_Task:_ In the records below, switch every "collectors" to "collected by" and leave every other line as it is.

___ Items

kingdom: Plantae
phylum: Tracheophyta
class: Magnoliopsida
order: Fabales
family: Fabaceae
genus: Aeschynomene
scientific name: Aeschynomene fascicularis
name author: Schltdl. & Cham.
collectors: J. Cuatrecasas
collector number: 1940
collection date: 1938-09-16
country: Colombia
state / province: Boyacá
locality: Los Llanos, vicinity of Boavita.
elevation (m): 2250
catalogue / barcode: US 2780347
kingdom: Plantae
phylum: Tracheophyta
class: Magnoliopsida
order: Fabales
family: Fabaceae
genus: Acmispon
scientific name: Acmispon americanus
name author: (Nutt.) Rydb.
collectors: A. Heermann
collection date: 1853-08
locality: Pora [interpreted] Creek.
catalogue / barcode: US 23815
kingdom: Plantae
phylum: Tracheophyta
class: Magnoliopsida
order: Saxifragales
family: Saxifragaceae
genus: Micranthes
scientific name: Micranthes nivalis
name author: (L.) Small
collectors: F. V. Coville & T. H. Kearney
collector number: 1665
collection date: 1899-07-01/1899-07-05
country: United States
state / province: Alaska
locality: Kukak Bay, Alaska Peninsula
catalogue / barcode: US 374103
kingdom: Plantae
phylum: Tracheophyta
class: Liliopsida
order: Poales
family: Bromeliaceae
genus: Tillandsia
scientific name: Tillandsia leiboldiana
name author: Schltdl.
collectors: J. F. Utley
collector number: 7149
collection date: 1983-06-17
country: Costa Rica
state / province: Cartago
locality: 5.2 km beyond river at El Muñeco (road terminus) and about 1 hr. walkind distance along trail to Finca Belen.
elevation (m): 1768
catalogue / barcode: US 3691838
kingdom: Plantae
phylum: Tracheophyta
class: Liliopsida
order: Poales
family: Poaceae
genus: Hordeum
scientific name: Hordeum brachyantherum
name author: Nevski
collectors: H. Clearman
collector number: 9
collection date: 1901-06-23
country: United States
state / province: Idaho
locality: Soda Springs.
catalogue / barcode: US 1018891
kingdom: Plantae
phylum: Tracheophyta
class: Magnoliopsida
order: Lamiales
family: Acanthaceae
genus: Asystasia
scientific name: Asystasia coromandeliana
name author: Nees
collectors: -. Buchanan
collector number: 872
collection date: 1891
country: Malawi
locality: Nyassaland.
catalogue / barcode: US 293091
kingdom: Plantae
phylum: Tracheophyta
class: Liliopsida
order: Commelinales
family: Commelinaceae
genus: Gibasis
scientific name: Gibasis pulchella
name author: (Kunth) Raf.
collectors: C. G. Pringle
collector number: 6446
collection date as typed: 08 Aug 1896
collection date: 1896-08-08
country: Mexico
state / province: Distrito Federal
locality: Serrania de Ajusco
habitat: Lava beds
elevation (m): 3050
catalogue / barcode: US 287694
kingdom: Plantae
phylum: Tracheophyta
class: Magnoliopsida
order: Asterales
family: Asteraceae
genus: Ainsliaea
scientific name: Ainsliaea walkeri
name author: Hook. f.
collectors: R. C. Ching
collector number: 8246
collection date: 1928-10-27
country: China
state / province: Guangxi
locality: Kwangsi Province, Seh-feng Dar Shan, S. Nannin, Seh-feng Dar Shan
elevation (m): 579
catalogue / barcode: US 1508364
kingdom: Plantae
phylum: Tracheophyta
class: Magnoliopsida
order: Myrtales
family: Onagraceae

______

_Exercise result:_
kingdom: Plantae
phylum: Tracheophyta
class: Magnoliopsida
order: Fabales
family: Fabaceae
genus: Aeschynomene
scientific name: Aeschynomene fascicularis
name author: Schltdl. & Cham.
collected by: J. Cuatrecasas
collector number: 1940
collection date: 1938-09-16
country: Colombia
state / province: Boyacá
locality: Los Llanos, vicinity of Boavita.
elevation (m): 2250
catalogue / barcode: US 2780347
kingdom: Plantae
phylum: Tracheophyta
class: Magnoliopsida
order: Fabales
family: Fabaceae
genus: Acmispon
scientific name: Acmispon americanus
name author: (Nutt.) Rydb.
collected by: A. Heermann
collection date: 1853-08
locality: Pora [interpreted] Creek.
catalogue / barcode: US 23815
kingdom: Plantae
phylum: Tracheophyta
class: Magnoliopsida
order: Saxifragales
family: Saxifragaceae
genus: Micranthes
scientific name: Micranthes nivalis
name author: (L.) Small
collected by: F. V. Coville & T. H. Kearney
collector number: 1665
collection date: 1899-07-01/1899-07-05
country: United States
state / province: Alaska
locality: Kukak Bay, Alaska Peninsula
catalogue / barcode: US 374103
kingdom: Plantae
phylum: Tracheophyta
class: Liliopsida
order: Poales
family: Bromeliaceae
genus: Tillandsia
scientific name: Tillandsia leiboldiana
name author: Schltdl.
collected by: J. F. Utley
collector number: 7149
collection date: 1983-06-17
country: Costa Rica
state / province: Cartago
locality: 5.2 km beyond river at El Muñeco (road terminus) and about 1 hr. walkind distance along trail to Finca Belen.
elevation (m): 1768
catalogue / barcode: US 3691838
kingdom: Plantae
phylum: Tracheophyta
class: Liliopsida
order: Poales
family: Poaceae
genus: Hordeum
scientific name: Hordeum brachyantherum
name author: Nevski
collected by: H. Clearman
collector number: 9
collection date: 1901-06-23
country: United States
state / province: Idaho
locality: Soda Springs.
catalogue / barcode: US 1018891
kingdom: Plantae
phylum: Tracheophyta
class: Magnoliopsida
order: Lamiales
family: Acanthaceae
genus: Asystasia
scientific name: Asystasia coromandeliana
name author: Nees
collected by: -. Buchanan
collector number: 872
collection date: 1891
country: Malawi
locality: Nyassaland.
catalogue / barcode: US 293091
kingdom: Plantae
phylum: Tracheophyta
class: Liliopsida
order: Commelinales
family: Commelinaceae
genus: Gibasis
scientific name: Gibasis pulchella
name author: (Kunth) Raf.
collected by: C. G. Pringle
collector number: 6446
collection date as typed: 08 Aug 1896
collection date: 1896-08-08
country: Mexico
state / province: Distrito Federal
locality: Serrania de Ajusco
habitat: Lava beds
elevation (m): 3050
catalogue / barcode: US 287694
kingdom: Plantae
phylum: Tracheophyta
class: Magnoliopsida
order: Asterales
family: Asteraceae
genus: Ainsliaea
scientific name: Ainsliaea walkeri
name author: Hook. f.
collected by: R. C. Ching
collector number: 8246
collection date: 1928-10-27
country: China
state / province: Guangxi
locality: Kwangsi Province, Seh-feng Dar Shan, S. Nannin, Seh-feng Dar Shan
elevation (m): 579
catalogue / barcode: US 1508364
kingdom: Plantae
phylum: Tracheophyta
class: Magnoliopsida
order: Myrtales
family: Onagraceae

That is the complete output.